Rewrite the lines below as a JSON list of strings, one string per line, leaving out blank lines and the picture markers.

## Provided entries
———

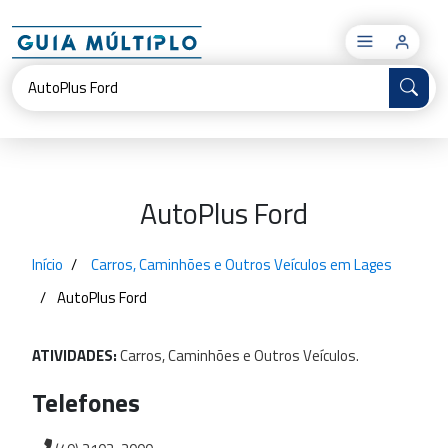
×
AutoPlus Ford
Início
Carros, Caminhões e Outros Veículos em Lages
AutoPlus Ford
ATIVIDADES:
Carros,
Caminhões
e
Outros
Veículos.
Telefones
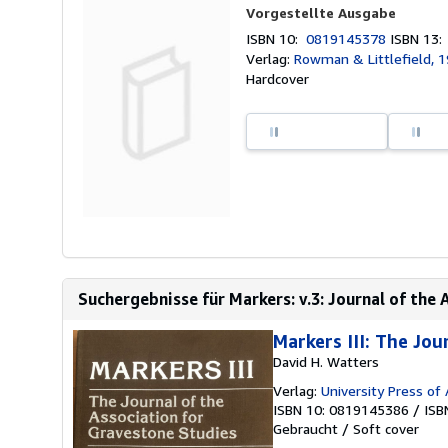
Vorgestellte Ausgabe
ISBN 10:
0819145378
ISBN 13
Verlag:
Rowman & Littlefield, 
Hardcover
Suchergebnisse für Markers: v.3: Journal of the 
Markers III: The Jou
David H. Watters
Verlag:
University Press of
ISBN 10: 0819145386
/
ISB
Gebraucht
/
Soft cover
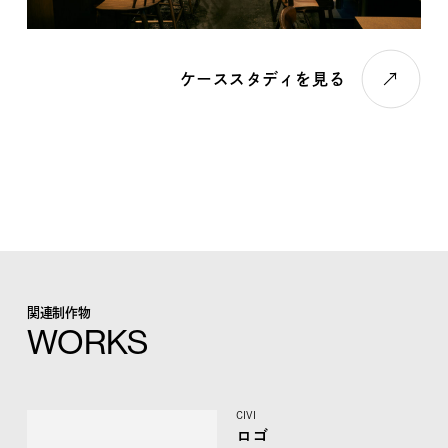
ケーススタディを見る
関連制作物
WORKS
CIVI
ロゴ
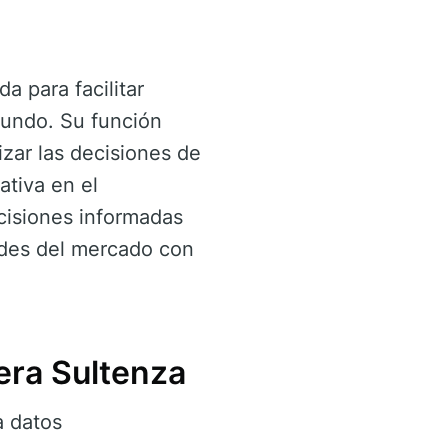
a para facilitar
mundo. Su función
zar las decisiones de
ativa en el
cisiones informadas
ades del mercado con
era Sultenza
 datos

———

## Written solution
[
  "×",
  "AutoPlus Ford",
  "Início",
  "Carros, Caminhões e Outros Veículos em Lages",
  "AutoPlus Ford",
  "ATIVIDADES:",
  "Carros,",
  "Caminhões",
  "e",
  "Outros",
  "Veículos.",
  "Telefones",
  "Vorgestellte Ausgabe",
  "ISBN 10:",
  "0819145378",
  "ISBN 13",
  "Verlag:",
  "Rowman & Littlefield, ",
  "Hardcover",
  "Suchergebnisse für Markers: v.3: Journal of the ",
  "Markers III: The Jou",
  "David H. Watters",
  "Verlag:",
  "University Press of",
  "ISBN 10: 0819145386",
  "/",
  "ISB",
  "Gebraucht",
  "/",
  "Soft cover",
  "ケーススタディを見る",
  "関連制作物",
  "WORKS",
  "CIVI",
  "ロゴ",
  "a para facilitar",
  "mundo. Su función",
  "zar las decisiones de",
  "ativa en el",
  "cisiones informadas",
  "ades del mercado con",
  "era Sultenza",
  " datos"
]